_What to do_.
Update the listing from its start through the line containing "Dot at: (202, 245)", replacing "pose" with "camera" and keeping everything else as it is. Leave the pictures out of your answer.

-- START --

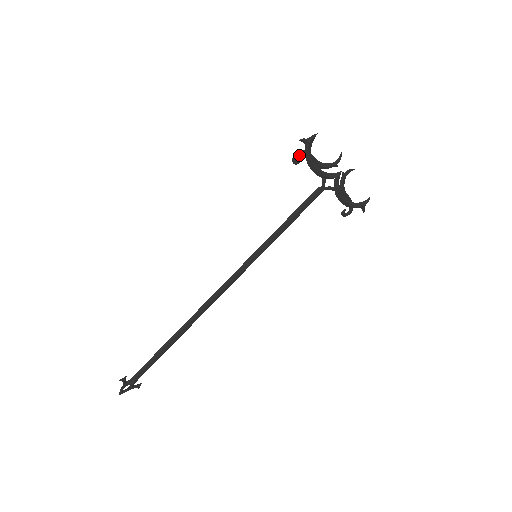
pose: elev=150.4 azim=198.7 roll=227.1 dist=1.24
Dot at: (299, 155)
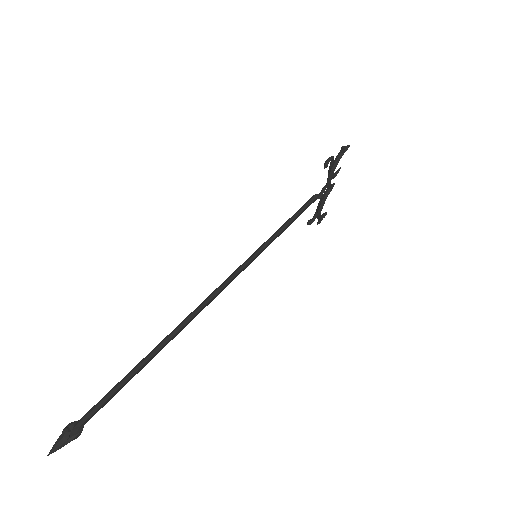
Dot at: (330, 160)
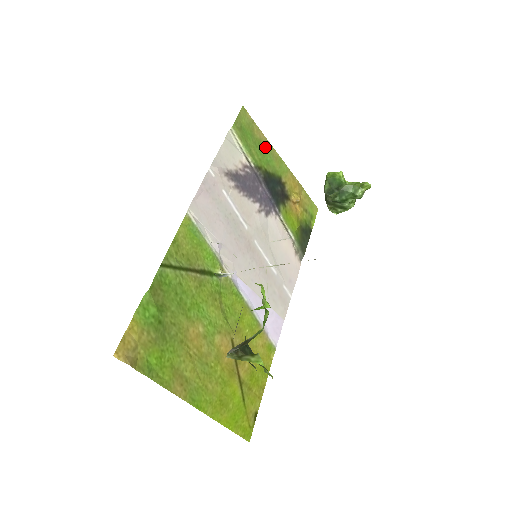
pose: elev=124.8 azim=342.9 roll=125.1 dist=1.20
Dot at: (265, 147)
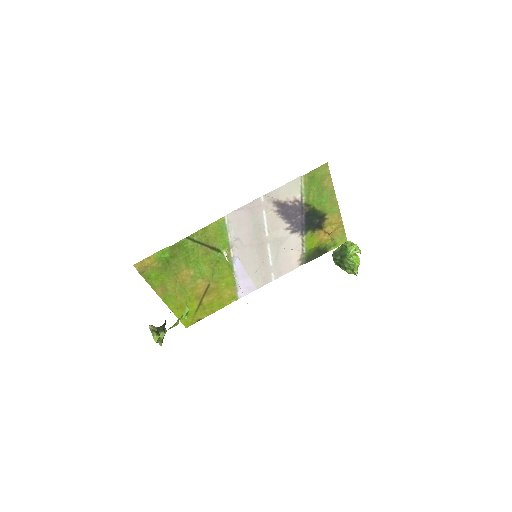
Dot at: (327, 193)
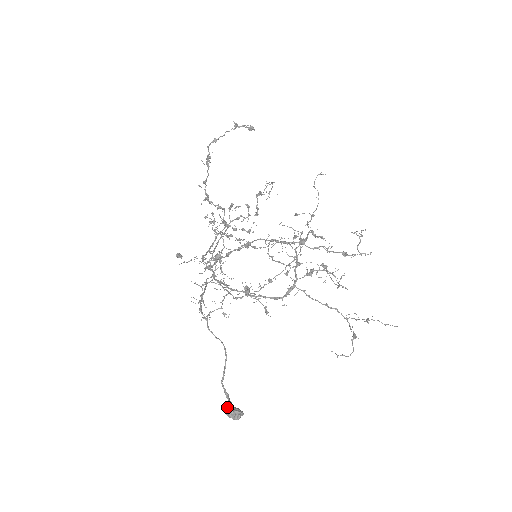
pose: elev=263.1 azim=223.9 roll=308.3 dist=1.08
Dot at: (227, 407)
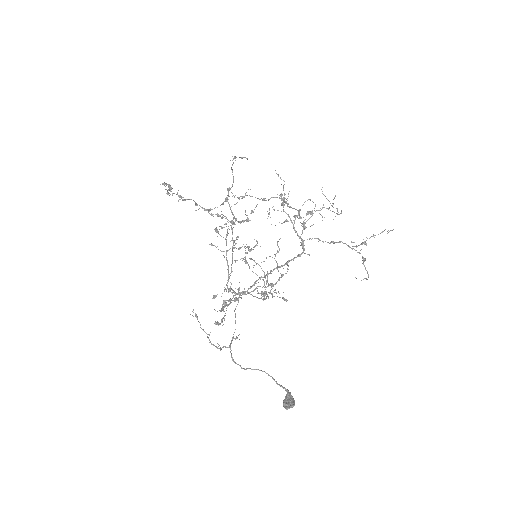
Dot at: (283, 405)
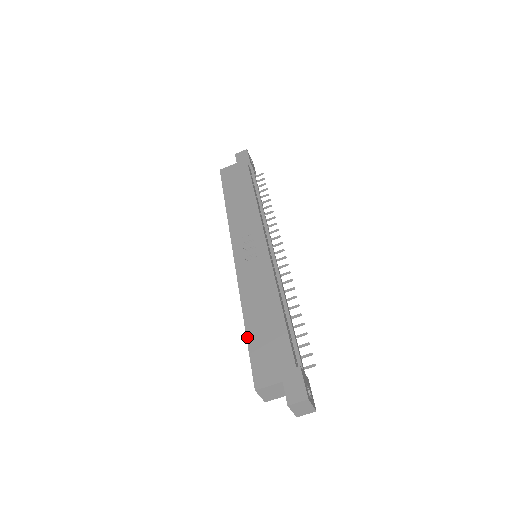
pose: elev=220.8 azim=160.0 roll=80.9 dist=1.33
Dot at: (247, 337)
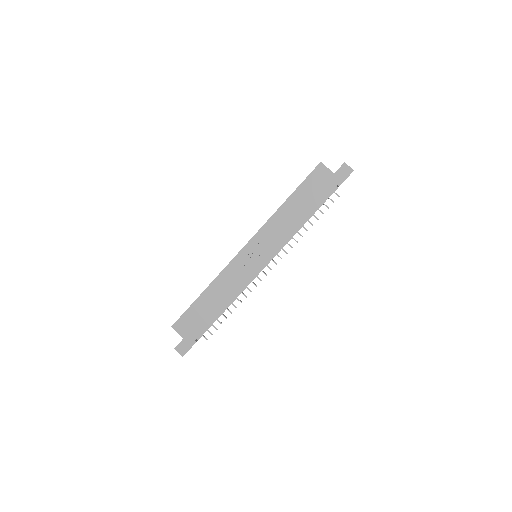
Dot at: (195, 301)
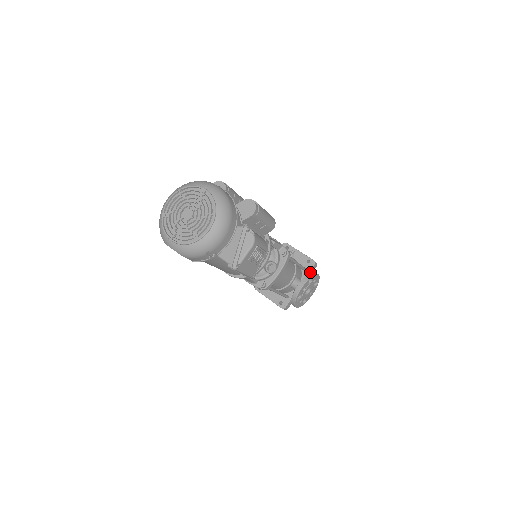
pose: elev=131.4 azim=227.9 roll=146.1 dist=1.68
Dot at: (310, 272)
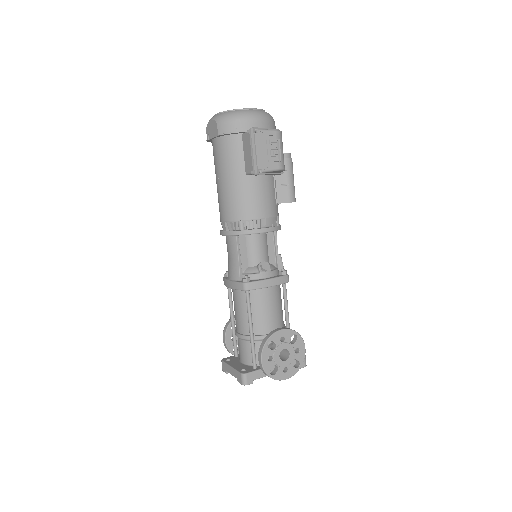
Dot at: occluded
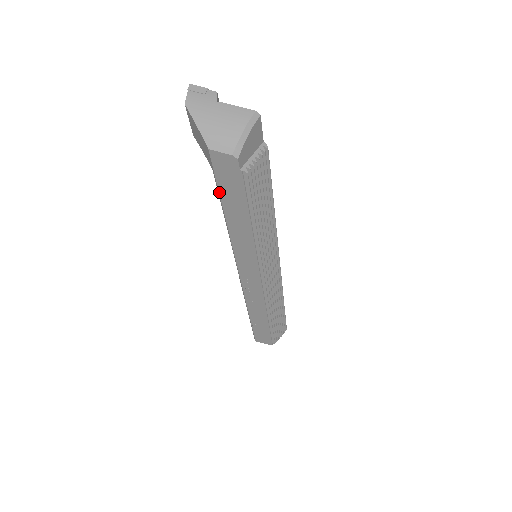
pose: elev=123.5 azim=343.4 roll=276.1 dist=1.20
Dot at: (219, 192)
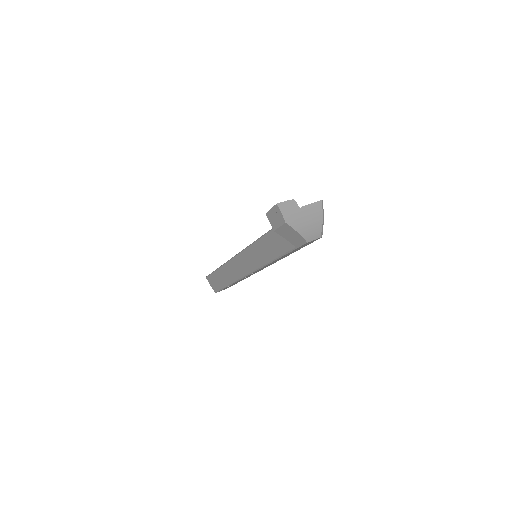
Dot at: (288, 253)
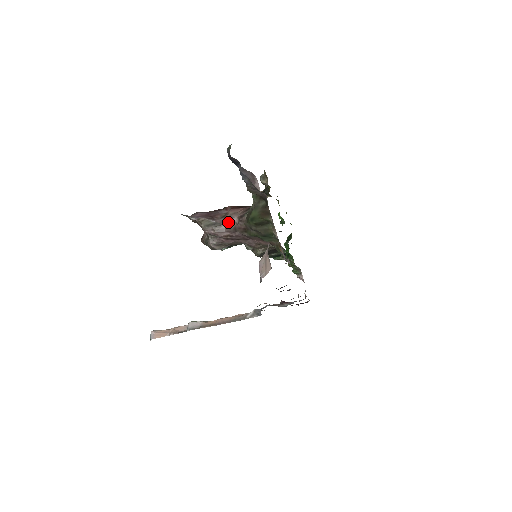
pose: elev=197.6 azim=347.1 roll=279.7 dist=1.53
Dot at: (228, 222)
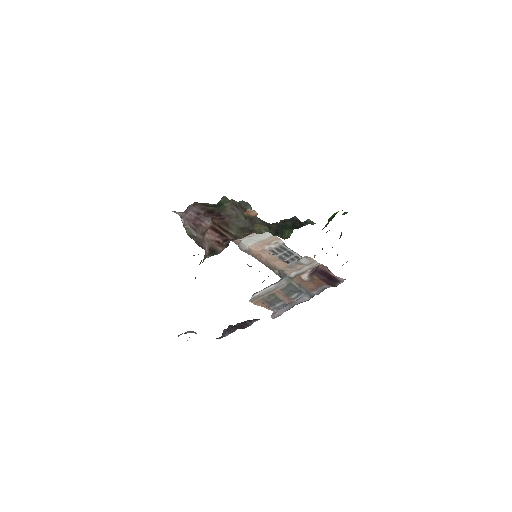
Dot at: (202, 245)
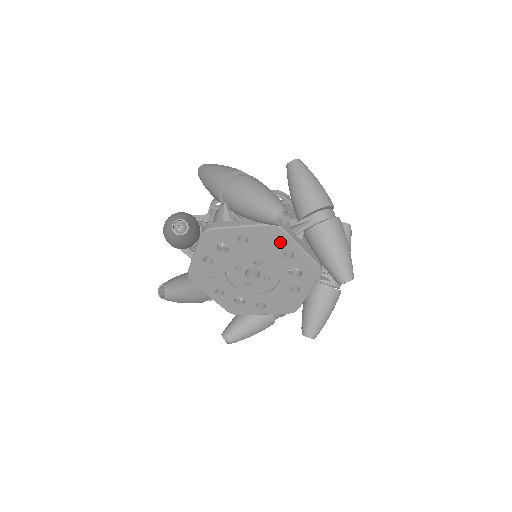
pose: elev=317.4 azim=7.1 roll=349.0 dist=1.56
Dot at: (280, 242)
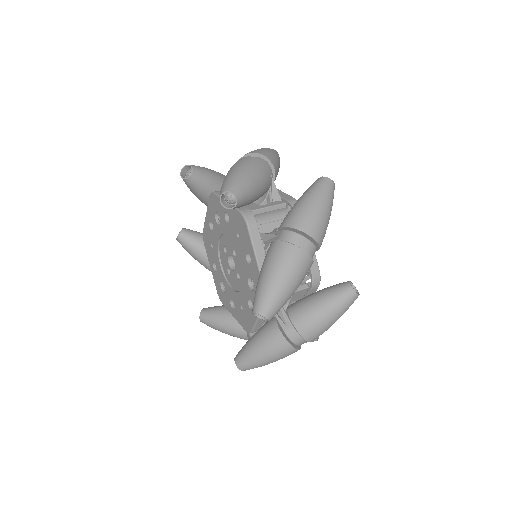
Dot at: (245, 238)
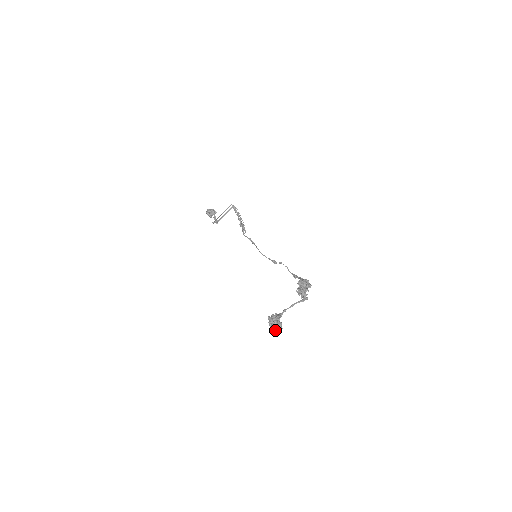
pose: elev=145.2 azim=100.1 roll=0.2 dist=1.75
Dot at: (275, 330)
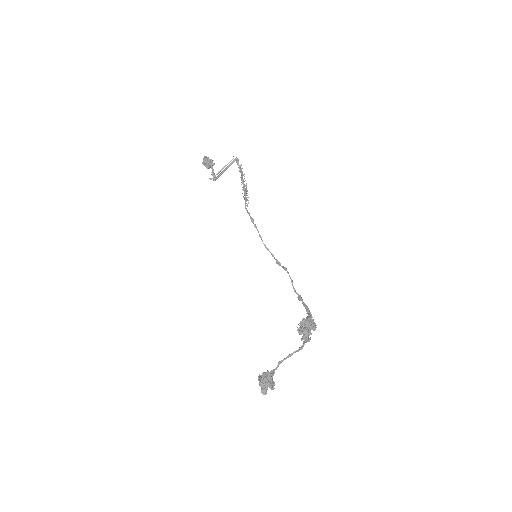
Dot at: (265, 392)
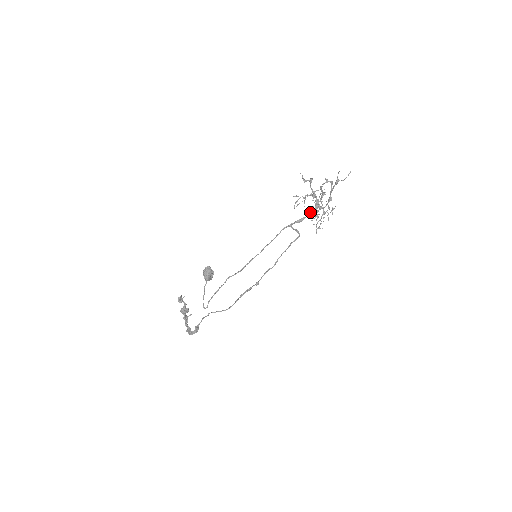
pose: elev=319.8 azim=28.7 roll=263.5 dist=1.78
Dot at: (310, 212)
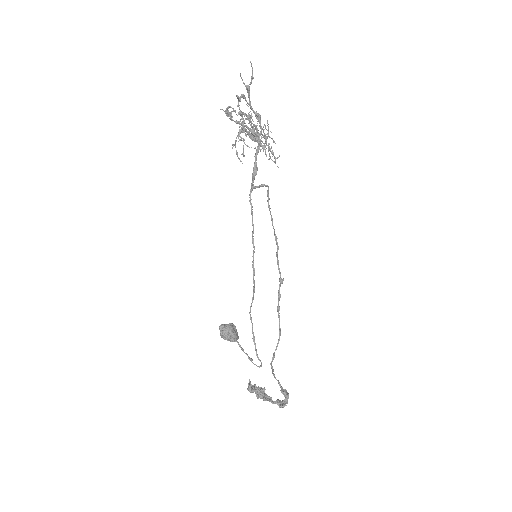
Dot at: occluded
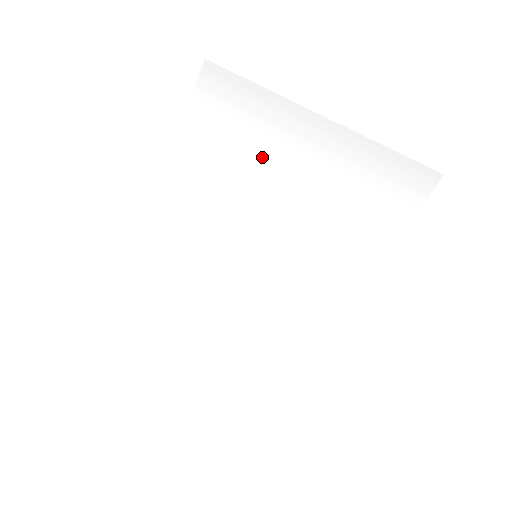
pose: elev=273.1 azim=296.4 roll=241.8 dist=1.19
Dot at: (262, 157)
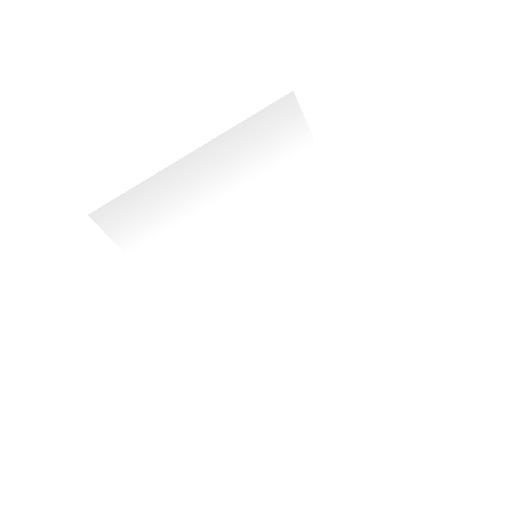
Dot at: (188, 214)
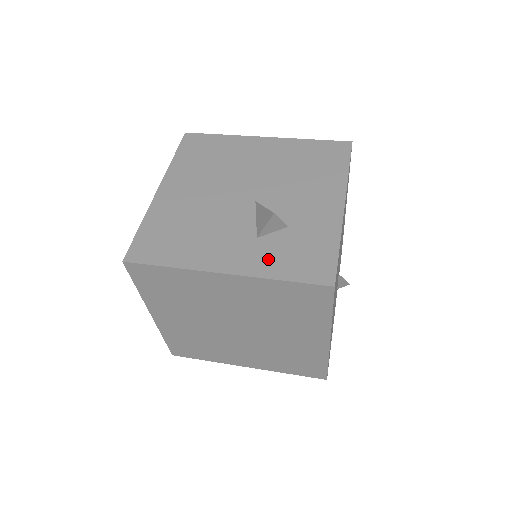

-- END --

_Right answer_.
camera: elev=150.4 azim=198.7 roll=227.1 dist=1.24
Dot at: (299, 155)
Dot at: (330, 160)
camera: elev=124.8 azim=342.9 roll=125.1 dist=1.20
Dot at: (265, 147)
Dot at: (327, 193)
camera: elev=263.1 azim=223.9 roll=308.3 dist=1.08
Dot at: (227, 407)
Dot at: (283, 405)
camera: elev=220.8 azim=160.0 roll=80.9 dist=1.33
Dot at: (247, 337)
Dot at: (195, 301)
camera: elev=131.4 azim=227.9 roll=146.1 dist=1.68
Dot at: (310, 272)
Dot at: occluded
camera: elev=123.5 azim=343.4 roll=276.1 dist=1.20
Dot at: (219, 192)
Dot at: (288, 253)
camera: elev=197.6 azim=347.1 roll=279.7 dist=1.53
Dot at: (228, 222)
Dot at: (202, 245)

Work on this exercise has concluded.